COGNITIVE_ACTIONS_EXECUTE_URL = "https://api.cognitiveactions.com/actions/execute" # Hypothetical endpoint

action_id = "44d94c0e-4b56-45bb-9a34-65f02d8c6713" # Action ID for Interact with Qwen-VL-Chat AI Assistant

# Construct the input payload based on the action's requirements
payload = {
    "image": "https://replicate.delivery/pbxt/JSwt0WCMKtolbjYYo6WYIE01Iemz3etQD6ugKxxeiVVlMgjF/Menu.jpeg",
    "prompt": "How much would I pay if I want to order two Salmon Burger and three Meat Lover's Pizza?
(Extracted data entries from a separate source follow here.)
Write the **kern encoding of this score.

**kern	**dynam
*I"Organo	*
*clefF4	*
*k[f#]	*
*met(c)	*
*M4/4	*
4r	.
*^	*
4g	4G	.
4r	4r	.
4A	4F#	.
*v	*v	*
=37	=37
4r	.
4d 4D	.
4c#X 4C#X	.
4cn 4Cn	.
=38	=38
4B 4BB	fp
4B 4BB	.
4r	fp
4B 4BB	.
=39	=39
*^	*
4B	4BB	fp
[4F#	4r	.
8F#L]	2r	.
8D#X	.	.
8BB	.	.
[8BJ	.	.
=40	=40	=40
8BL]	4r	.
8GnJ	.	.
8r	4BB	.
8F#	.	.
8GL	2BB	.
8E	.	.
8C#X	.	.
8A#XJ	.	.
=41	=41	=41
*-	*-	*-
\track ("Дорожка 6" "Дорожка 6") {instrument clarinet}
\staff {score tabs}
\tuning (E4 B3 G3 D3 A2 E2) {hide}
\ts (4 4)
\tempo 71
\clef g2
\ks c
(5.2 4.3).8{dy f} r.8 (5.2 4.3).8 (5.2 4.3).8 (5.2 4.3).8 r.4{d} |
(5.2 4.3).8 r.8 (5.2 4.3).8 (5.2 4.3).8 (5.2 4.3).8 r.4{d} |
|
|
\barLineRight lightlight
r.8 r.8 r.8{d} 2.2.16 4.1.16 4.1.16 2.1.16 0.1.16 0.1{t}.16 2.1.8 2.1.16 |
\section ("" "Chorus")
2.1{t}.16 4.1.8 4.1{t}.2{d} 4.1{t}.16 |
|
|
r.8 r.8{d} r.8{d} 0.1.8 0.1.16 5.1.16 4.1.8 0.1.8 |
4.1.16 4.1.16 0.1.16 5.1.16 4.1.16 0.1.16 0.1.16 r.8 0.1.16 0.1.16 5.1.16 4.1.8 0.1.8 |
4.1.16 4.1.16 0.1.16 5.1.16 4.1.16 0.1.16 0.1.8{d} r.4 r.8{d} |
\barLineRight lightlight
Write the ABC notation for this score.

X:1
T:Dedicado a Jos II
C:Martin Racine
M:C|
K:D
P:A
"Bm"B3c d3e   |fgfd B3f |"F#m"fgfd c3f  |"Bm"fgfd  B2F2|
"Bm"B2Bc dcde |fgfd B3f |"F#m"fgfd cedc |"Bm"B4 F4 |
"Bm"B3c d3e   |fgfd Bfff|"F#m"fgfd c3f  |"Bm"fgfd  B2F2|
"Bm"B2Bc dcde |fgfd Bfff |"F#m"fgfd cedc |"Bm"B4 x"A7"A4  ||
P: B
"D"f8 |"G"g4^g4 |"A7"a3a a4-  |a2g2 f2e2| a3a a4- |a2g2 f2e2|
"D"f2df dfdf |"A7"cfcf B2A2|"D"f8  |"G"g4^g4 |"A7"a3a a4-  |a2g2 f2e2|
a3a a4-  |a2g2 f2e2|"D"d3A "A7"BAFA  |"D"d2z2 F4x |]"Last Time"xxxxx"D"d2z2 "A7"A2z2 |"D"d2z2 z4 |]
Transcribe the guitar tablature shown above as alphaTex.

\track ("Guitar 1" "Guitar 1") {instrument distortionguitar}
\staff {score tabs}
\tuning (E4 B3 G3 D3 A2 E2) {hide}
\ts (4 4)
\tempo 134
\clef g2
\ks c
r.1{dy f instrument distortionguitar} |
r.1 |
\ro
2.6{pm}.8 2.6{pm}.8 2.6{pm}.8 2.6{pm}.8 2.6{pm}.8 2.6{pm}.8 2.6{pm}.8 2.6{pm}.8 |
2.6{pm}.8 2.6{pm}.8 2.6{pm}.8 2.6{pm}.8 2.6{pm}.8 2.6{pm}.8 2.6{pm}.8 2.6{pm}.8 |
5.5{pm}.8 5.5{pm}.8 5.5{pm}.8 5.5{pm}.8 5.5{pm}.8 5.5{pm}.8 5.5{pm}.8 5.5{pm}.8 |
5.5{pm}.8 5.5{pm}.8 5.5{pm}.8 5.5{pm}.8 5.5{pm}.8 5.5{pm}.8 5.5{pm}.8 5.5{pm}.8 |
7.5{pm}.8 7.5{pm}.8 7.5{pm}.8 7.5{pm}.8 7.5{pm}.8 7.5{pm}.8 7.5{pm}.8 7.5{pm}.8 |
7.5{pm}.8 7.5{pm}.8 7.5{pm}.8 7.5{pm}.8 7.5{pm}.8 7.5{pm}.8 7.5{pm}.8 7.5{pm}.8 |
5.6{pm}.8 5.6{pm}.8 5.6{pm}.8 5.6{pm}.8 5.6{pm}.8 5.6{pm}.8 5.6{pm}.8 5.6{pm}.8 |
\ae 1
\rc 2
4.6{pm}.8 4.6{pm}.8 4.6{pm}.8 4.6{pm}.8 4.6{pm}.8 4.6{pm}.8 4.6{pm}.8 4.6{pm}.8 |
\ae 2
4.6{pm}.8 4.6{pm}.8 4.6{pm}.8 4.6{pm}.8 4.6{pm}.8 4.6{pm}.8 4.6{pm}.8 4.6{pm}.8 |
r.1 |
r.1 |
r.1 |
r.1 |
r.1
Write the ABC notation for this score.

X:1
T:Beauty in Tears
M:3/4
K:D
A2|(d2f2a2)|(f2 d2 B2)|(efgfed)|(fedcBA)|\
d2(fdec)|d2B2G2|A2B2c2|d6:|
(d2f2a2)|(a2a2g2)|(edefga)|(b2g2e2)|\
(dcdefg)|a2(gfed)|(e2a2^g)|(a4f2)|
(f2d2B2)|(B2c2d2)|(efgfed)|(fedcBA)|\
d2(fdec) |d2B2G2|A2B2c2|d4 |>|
Think carefully step by step."
}

headers = {
    "Authorization": f"Bearer {COGNITIVE_ACTIONS_API_KEY}",
    "Content-Type": "application/json"
}

try:
    response = requests.post(
        COGNITIVE_ACTIONS_EXECUTE_URL,
        headers=headers,
        json={"action_id": action_id, "inputs": payload} # Hypothetical structure
    )
    response.raise_for_status() # Raise an exception for bad status codes (4xx or 5xx)

    result = response.json()
    print("Action executed successfully:")
    print(json.dumps(result, indent=2))

except requests.exceptions.RequestException as e:
    print(f"Error executing action {action_id}: {e}")
    if e.response is not None:
        print(f"Response status: {e.response.status_code}")
        try:
            print(f"Response body: {e.response.json()}")
        except json.JSONDecodeError:
            print(f"Response body: {e.response.text}")

In this code snippet:

  • Replace YOUR_COGNITIVE_ACTIONS_API_KEY with your actual API key.
  • The action_id variable holds the ID for the Interact with Qwen-VL-Chat AI Assistant action.
  • The payload variable is structured according to the action's input schema.

Conclusion

The Qwen-VL-Chat Cognitive Actions provide a robust framework for integrating conversational AI into your applications. By leveraging the capabilities of this multimodal AI assistant, developers can create dynamic and interactive user experiences. As you explore these actions, consider the various use cases, from customer support to creative content generation, that can greatly enhance your applications. Happy coding!